# Last Passenger Run of the Day...



## Shawn Fields (Jan 2, 2008)

Well, Its been a long day of visiting and shopping at Bluestone Junction and as the day winds down and darkness falls, folks are boarding the last passenger run of the day to return to their homes. Here we see Warren getting his final orders of the day as well, once he's finished this run its back to the shops and then home for a little rest.  










...










And pulling away past the station while some stragglers wait for their Taxi. 










...


----------



## Stan Cedarleaf (Jan 2, 2008)

Very nice, Shawn..... Great mood and interest images...


----------



## Shawn Fields (Jan 2, 2008)

Thanks Stan


----------



## dawinter (Jan 2, 2008)

Kind'a feel I've seen that place somewhere before.

Great photos. I love 'em.

Dave


----------



## Shawn Fields (Jan 2, 2008)

Thanks Dave, do you think that you have seen this scene somewhere on the web or maybe a memory of yours?


----------



## jr747 (Feb 7, 2008)

Shawn,

Where did you get that telephone pole with the light on it in the second picture? That's a nice touch!

J.R.


----------



## aceinspp (Jan 2, 2008)

Nice shots Shawn. Great effects. Later RJD


----------



## vsmith (Jan 2, 2008)

Getting night shots on digital is a real PITA, nice pics.


----------



## Shawn Fields (Jan 2, 2008)

Posted By jr747 on 11/03/2008 1:09 PM
Shawn,

Where did you get that telephone pole with the light on it in the second picture? That's a nice touch!

J.R.


J.R.
Those are Bachmann Poles with Piko G wall mounted lights.

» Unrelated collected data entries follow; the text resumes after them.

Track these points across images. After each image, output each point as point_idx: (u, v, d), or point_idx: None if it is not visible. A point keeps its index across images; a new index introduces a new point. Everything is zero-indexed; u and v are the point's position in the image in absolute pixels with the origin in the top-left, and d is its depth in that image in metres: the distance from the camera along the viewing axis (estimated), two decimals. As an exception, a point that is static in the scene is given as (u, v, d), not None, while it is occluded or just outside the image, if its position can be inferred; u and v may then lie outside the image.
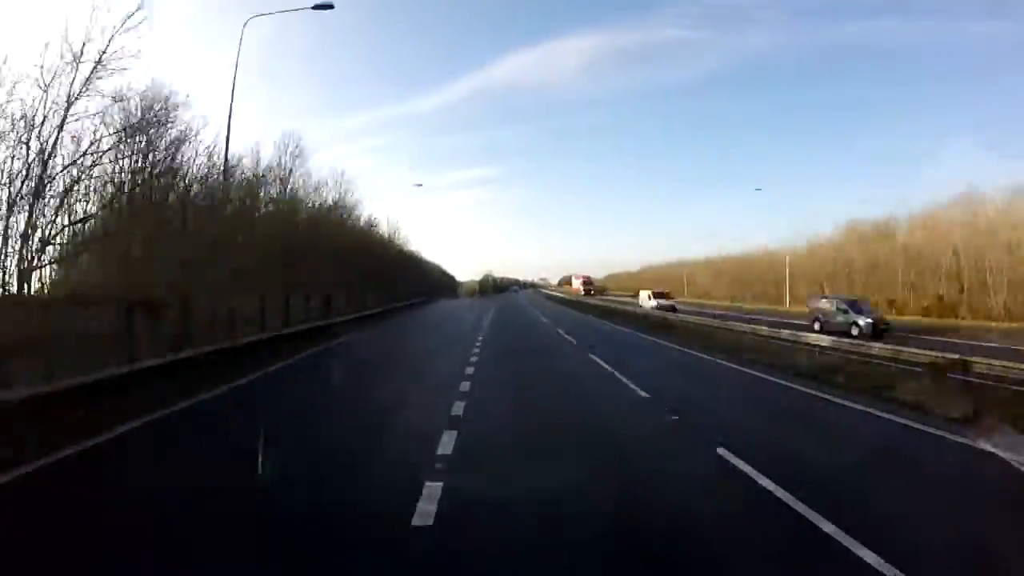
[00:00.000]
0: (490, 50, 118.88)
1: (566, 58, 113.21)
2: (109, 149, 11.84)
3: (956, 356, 10.97)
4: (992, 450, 6.11)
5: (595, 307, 41.46)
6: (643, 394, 9.24)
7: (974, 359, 10.72)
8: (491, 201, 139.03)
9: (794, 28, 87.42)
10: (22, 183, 10.29)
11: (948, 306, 33.14)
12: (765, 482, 4.92)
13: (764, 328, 19.30)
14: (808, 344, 15.52)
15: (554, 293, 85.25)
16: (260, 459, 5.01)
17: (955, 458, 6.21)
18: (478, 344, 17.07)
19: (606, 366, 12.46)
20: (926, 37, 78.39)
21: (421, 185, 56.01)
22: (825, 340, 15.77)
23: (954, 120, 77.34)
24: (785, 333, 17.65)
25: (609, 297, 61.03)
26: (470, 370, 11.72)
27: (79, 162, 11.17)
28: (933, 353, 11.84)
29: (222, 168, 16.08)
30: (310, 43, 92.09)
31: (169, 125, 13.82)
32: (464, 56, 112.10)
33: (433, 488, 4.57)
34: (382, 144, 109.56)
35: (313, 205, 25.90)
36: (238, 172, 18.33)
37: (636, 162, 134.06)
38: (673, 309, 32.77)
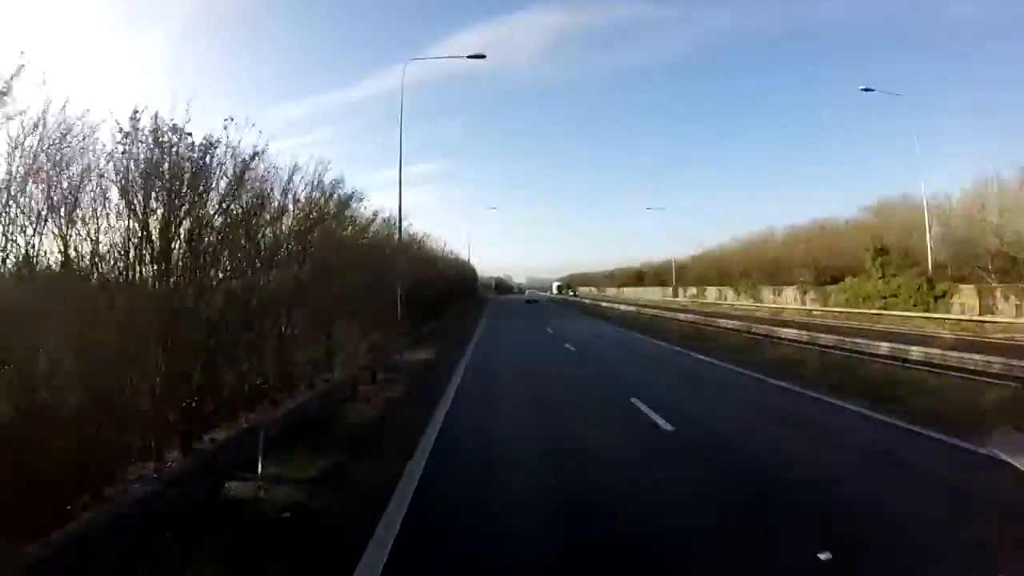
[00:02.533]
0: (436, 29, 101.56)
1: (523, 39, 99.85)
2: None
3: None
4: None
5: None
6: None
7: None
8: (441, 199, 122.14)
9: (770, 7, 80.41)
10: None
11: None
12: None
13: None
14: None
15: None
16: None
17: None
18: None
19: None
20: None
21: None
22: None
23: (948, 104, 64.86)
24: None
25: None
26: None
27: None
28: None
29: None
30: (233, 28, 77.70)
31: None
32: (406, 36, 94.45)
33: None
34: (318, 139, 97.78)
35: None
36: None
37: (602, 152, 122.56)
38: None
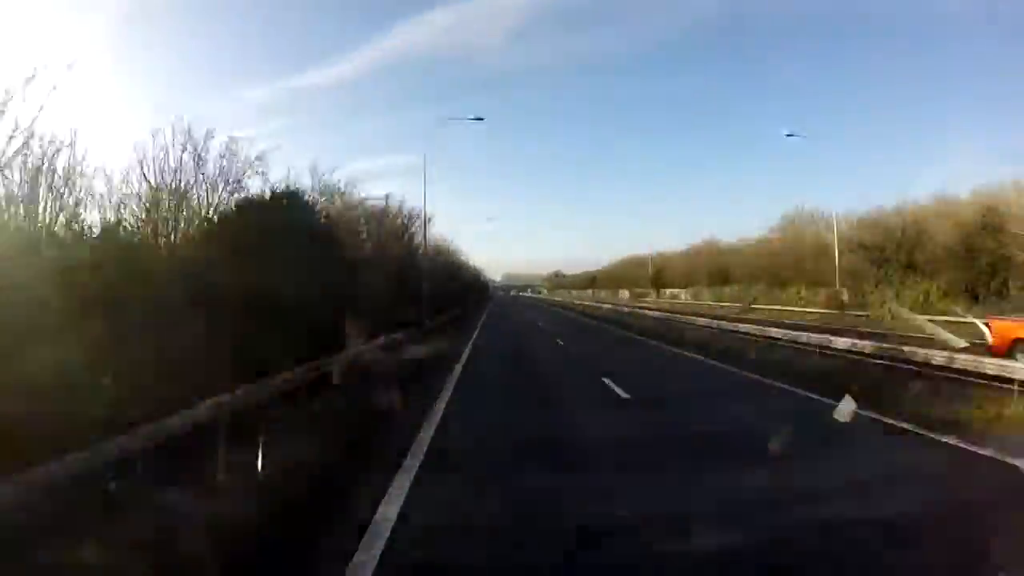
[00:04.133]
0: (398, 11, 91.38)
1: (493, 21, 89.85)
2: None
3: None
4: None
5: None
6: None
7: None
8: (409, 195, 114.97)
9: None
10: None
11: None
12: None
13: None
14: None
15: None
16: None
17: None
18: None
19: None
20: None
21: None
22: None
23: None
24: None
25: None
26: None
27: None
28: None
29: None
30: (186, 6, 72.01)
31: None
32: (365, 20, 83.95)
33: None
34: (277, 128, 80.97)
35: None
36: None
37: (579, 144, 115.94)
38: None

www.wholesaletrains.com/Detail.asp?ID=20012405


----------



## Shawn Fields (Jan 2, 2008)

Thanks R.J just dont get your sights and levels out to check the trackwork being to far away to safely load passengers....hey that 2x12 works fine

















Thanks VS, nite shots are a major PITA esp. with a digital. those few pics I posted are the only ones that turned out clear enough to make out what was going on.


----------



## aceinspp (Jan 2, 2008)

Shawn you lucked out for this year I finally ran out of travel funds







Later RJD


----------



## Shawn Fields (Jan 2, 2008)

whew, I guess I dodged a huge fine and I guess I now have a few months to get that trackwork staightened out then while you collect some fines form other railroads to build that travel fund back up, huh RJ?


----------



## Mike O (Jan 2, 2008)

Shawn, 

Very nicely staged. Thanks. 

Mike


----------



## Shawn Fields (Jan 2, 2008)

Thanks Mike


----------